В темноте у перевязочного пункта лежало на земле много раненых. Санитары входили и выходили с носилками. Когда они, проходя, приподнимали занавеску, мне виден был свет, горевший внутри. Мертвые были сложены в стороне. Врачи работали, до плеч засучив рукава, и были красны, как мясники. Носилок не хватало. Некоторые из раненых стонали, но большинство лежало тихо. Ветер шевелил листья в ветвях навеса над входом, и ночь становилась холодной. Все время подходили санитары, ставили носилки на землю, освобождали их и снова уходили. Как только мы добрались до пункта, Маньера привел фельдшера, и он наложил мне повязку на обе ноги.

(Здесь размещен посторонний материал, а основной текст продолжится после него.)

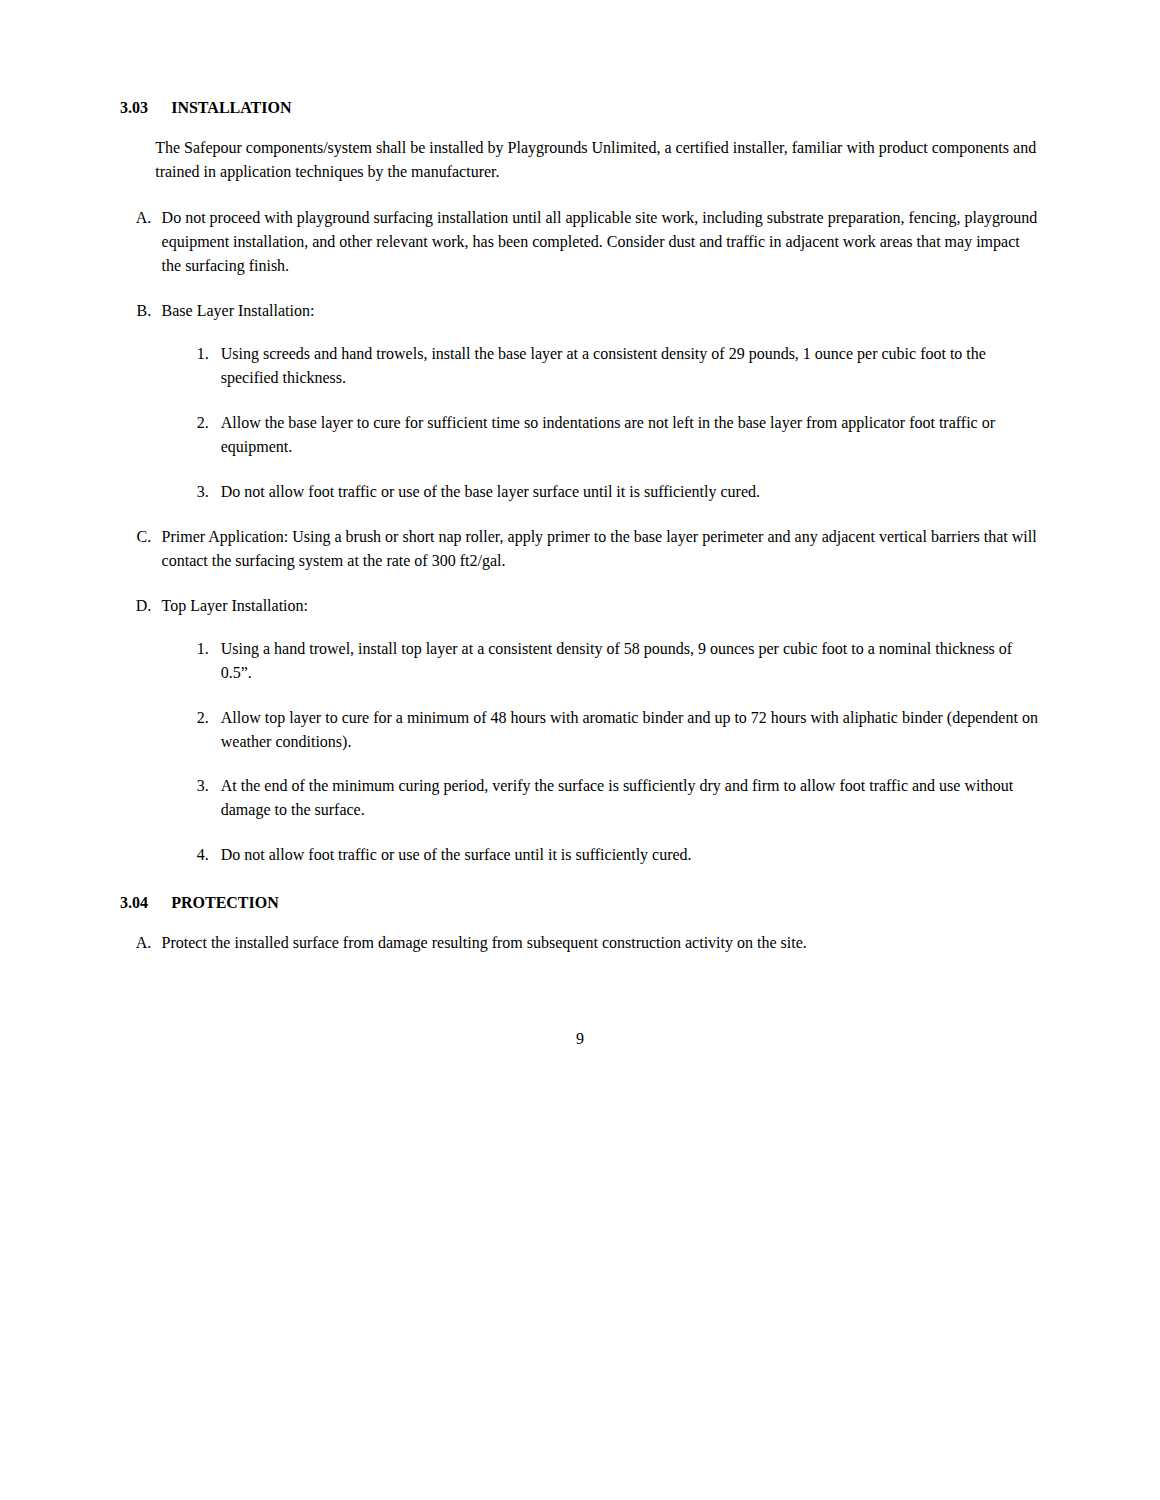3.03 INSTALLATION
The Safepour components/system shall be installed by Playgrounds Unlimited, a certified installer, familiar with product components and trained in application techniques by the manufacturer.
Do not proceed with playground surfacing installation until all applicable site work, including substrate preparation, fencing, playground equipment installation, and other relevant work, has been completed. Consider dust and traffic in adjacent work areas that may impact the surfacing finish.
Base Layer Installation:
Using screeds and hand trowels, install the base layer at a consistent density of 29 pounds, 1 ounce per cubic foot to the specified thickness.
Allow the base layer to cure for sufficient time so indentations are not left in the base layer from applicator foot traffic or equipment.
Do not allow foot traffic or use of the base layer surface until it is sufficiently cured.
Primer Application: Using a brush or short nap roller, apply primer to the base layer perimeter and any adjacent vertical barriers that will contact the surfacing system at the rate of 300 ft2/gal.
Top Layer Installation:
Using a hand trowel, install top layer at a consistent density of 58 pounds, 9 ounces per cubic foot to a nominal thickness of 0.5”.
Allow top layer to cure for a minimum of 48 hours with aromatic binder and up to 72 hours with aliphatic binder (dependent on weather conditions).
At the end of the minimum curing period, verify the surface is sufficiently dry and firm to allow foot traffic and use without damage to the surface.
Do not allow foot traffic or use of the surface until it is sufficiently cured.
3.04 PROTECTION
Protect the installed surface from damage resulting from subsequent construction activity on the site.
9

Он сказал, что потеря крови незначительна благодаря тому, что столько грязи набилось в рану. Как только можно будет, меня возьмут на операцию. Он вернулся в помещение пункта. Гордини вести машину не сможет, сказал Маньера. У него раздроблено плечо и разбита голова. Сгоряча он не почувствовал боли, но теперь плечо у него онемело. Он там сидит у одной из кирпичных стен. Маньера и Гавуцци погрузили в свои машины раненых и уехали. Им ранение не мешало. Пришли три английских машины с двумя санитарами на каждой. Ко мне подошел один из английских шоферов, его привел Гордини, который был очень бледен и совсем плох на вид. Шофер наклонился ко мне.
— Вы тяжело ранены? — спросил он. Это был человек высокого роста, в стальных очках.
— Обе ноги.
— Надеюсь, не серьезно. Хотите сигарету?
— Спасибо.
— Я слыхал, вы потеряли двух шоферов?
— Да. Один убит, другой — тот, что вас привел.
— Скверное дело. Может быть, нам взять их машины?
— Я как раз хотел просить вас об этом.
— Они у нас будут в порядке, а потом мы их вам вернем. Вы ведь из двести шестого?
— Да.
— Славное у вас там местечко. Я вас видел в городе. Мне сказали, что вы американец.
— Да.
— А я англичанин.
— Неужели?
— Да, англичанин. А вы думали — итальянец? У нас в одном отряде есть итальянцы.